Widely known as the unofficial dish of Greece, moussaka is available in almost every taverna across the country. During the height of eggplant season, you will find locals and tourists alike enjoying plates of moussaka alongside a glass of red wine and a fresh village salad. Like any popular dish, every family’s recipe will vary. Some will use just eggplant. Others will use eggplant and potatoes, no zucchini. Some will use eggplant and zucchini and no potatoes, which is a devastating loss. If the question is potatoes, the answer should always be yes!

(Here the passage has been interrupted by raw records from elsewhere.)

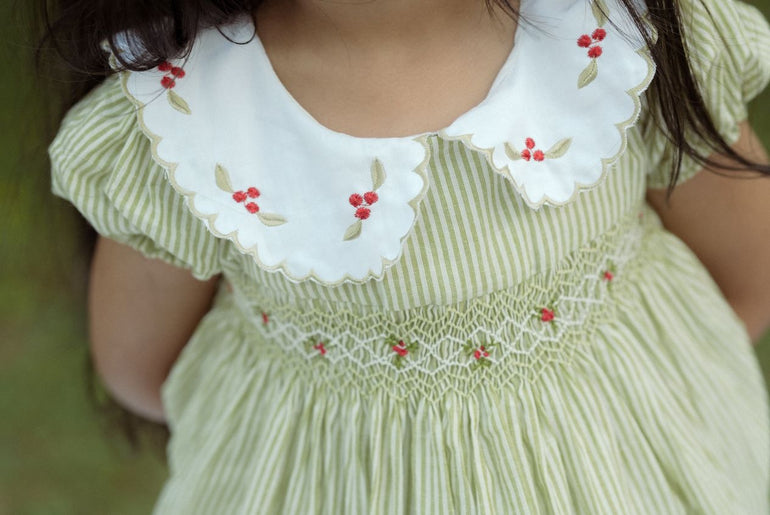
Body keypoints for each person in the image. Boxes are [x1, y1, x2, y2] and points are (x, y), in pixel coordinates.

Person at [42, 0, 770, 512]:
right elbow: (147, 367)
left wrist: (656, 409)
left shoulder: (621, 35)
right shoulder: (191, 120)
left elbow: (744, 276)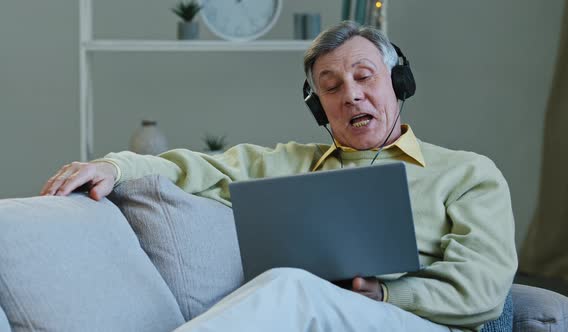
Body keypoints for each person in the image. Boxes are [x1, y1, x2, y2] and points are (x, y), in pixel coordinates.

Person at [41, 21, 517, 331]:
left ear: (398, 82)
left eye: (364, 76)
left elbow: (483, 289)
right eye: (331, 87)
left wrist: (387, 293)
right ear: (320, 108)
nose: (350, 95)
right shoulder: (291, 161)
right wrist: (113, 166)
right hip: (321, 318)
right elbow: (194, 166)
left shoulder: (468, 172)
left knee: (289, 285)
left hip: (418, 323)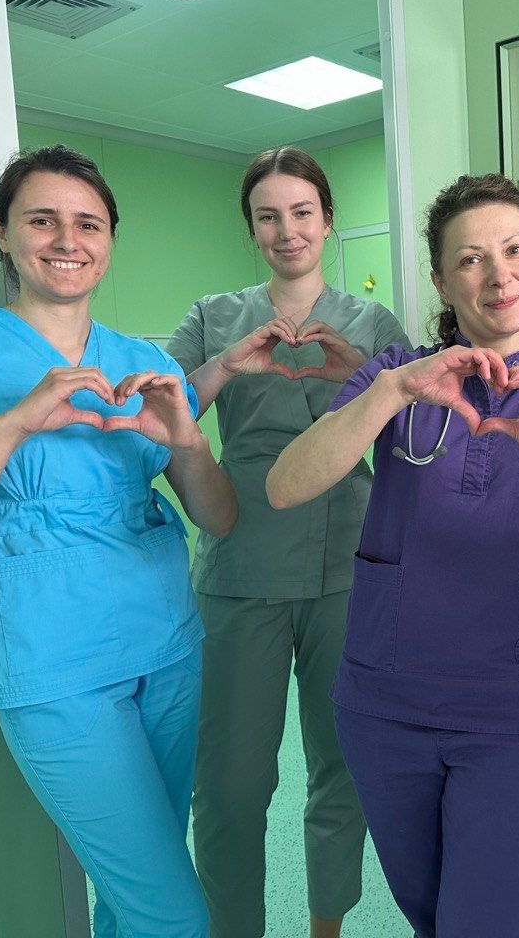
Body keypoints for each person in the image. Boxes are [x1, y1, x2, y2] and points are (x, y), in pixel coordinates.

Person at [0, 145, 237, 938]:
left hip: (168, 646)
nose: (68, 239)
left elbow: (220, 517)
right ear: (3, 232)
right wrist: (9, 426)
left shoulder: (143, 361)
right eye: (42, 220)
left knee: (137, 897)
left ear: (109, 240)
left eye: (88, 224)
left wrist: (188, 443)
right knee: (174, 916)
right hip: (55, 667)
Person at [267, 173, 519, 938]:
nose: (499, 275)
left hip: (513, 716)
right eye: (471, 259)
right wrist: (392, 391)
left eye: (514, 250)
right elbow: (285, 486)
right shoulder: (396, 380)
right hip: (384, 707)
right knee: (432, 920)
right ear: (440, 280)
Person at [165, 147, 410, 938]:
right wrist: (228, 365)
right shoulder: (212, 316)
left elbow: (417, 437)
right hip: (242, 566)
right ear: (251, 229)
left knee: (343, 769)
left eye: (302, 212)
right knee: (231, 784)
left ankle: (325, 929)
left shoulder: (373, 323)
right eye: (267, 216)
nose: (287, 230)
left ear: (328, 221)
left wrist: (361, 372)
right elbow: (161, 415)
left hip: (349, 566)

My yiayia’s version of this traditional recipe includes all three vegetables and is slightly less labour intensive as she opted to bake the vegetables instead of frying them. This step saves both time and dishes, which is always a plus. With rich layers of meat sauce, roasted vegetables and a creamy bechamel, this hearty dish is sure to impress anyone lucky enough to try it.
Season eggplant with salt and let sit for 30 minutes before assembly. This will draw out excess moisture and prevent eggplant from getting bitter.
For the sauce, saute red onion in olive oil for 5 minutes, then add garlic, oregano, bay leaves and cinnamon stick and cook until fragrant, about 30 seconds. Deglaze the pan with white wine.
Add in meat and allow to cook for 5 minutes before adding in the canned tomatoes. Break the tomatoes up with your spatula and allow to cook for 30 minutes.
Preheat the oven to 400°F. While the sauce is cooking, peel and slice potatoes into 1-inch disks. Toss with olive oil, salt and pepper and place in a single layer on a baking dish. Roast for 20 minutes.
Pat the eggplant dry and drizzle with olive oil, salt and pepper. Once potatoes are out of the oven, layer eggplant on top and cook for 20 minutes.
Slice zucchini into 1-inch disks and toss with olive oil, salt and pepper. Place on top of the eggplant and cook for a final 20 minutes.
While the vegetables are finishing in the oven, make the bechamel. Melt the butter on low heat then whisk in the flour. Slowly add the milk which will help loosen the sauce. Add nutmeg and season with salt and pepper to taste.
Once the vegetables are out of the oven, layer the meat sauce on top, followed by the bechamel. Grate the parmesan cheese on top and finish with freshly ground black pepper.
Bake until the top is a deep golden, about 30 minutes. Allow moussaka to cool for at least an hour before serving. Garnish with parsley if using and serve warm.